_Entries supplied_:
_ _ _

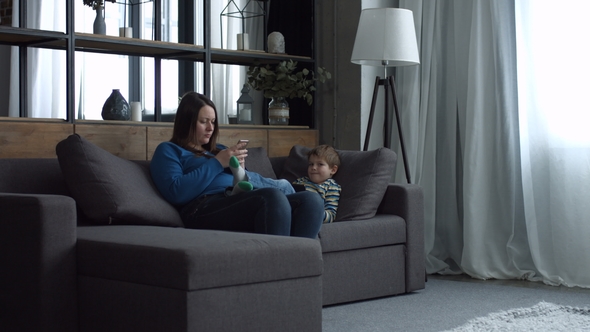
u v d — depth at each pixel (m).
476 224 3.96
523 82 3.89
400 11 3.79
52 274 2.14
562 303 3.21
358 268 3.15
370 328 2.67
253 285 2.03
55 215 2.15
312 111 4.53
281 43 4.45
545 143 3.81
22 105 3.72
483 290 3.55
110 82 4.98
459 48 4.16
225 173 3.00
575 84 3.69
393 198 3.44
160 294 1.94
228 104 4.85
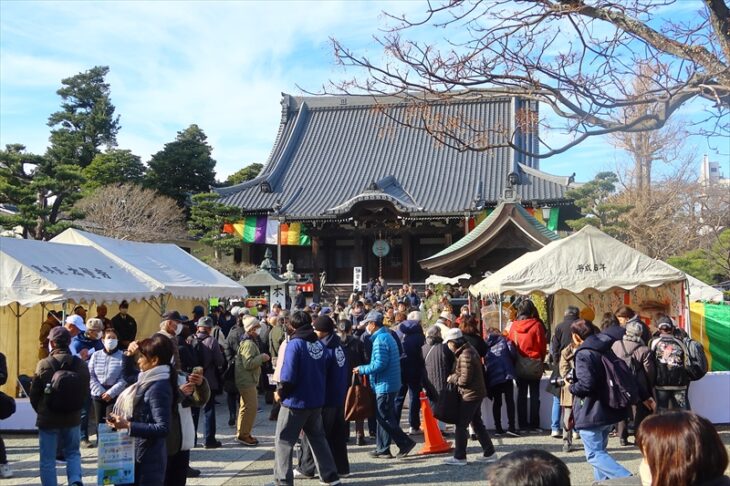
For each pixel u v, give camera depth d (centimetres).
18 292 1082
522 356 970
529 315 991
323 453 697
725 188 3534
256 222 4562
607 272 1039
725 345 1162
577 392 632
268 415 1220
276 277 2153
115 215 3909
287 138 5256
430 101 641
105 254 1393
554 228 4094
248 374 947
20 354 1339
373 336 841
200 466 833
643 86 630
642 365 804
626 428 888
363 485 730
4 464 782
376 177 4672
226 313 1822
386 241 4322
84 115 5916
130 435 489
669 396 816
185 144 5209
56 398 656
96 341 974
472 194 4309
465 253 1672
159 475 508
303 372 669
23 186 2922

_ _ _

_Task directions_:
The lines to return are those in the entries above that include "each".

_Solved exercise_:
u v d — depth at each pixel (m).
For each pixel u v, give camera depth d (centimetres).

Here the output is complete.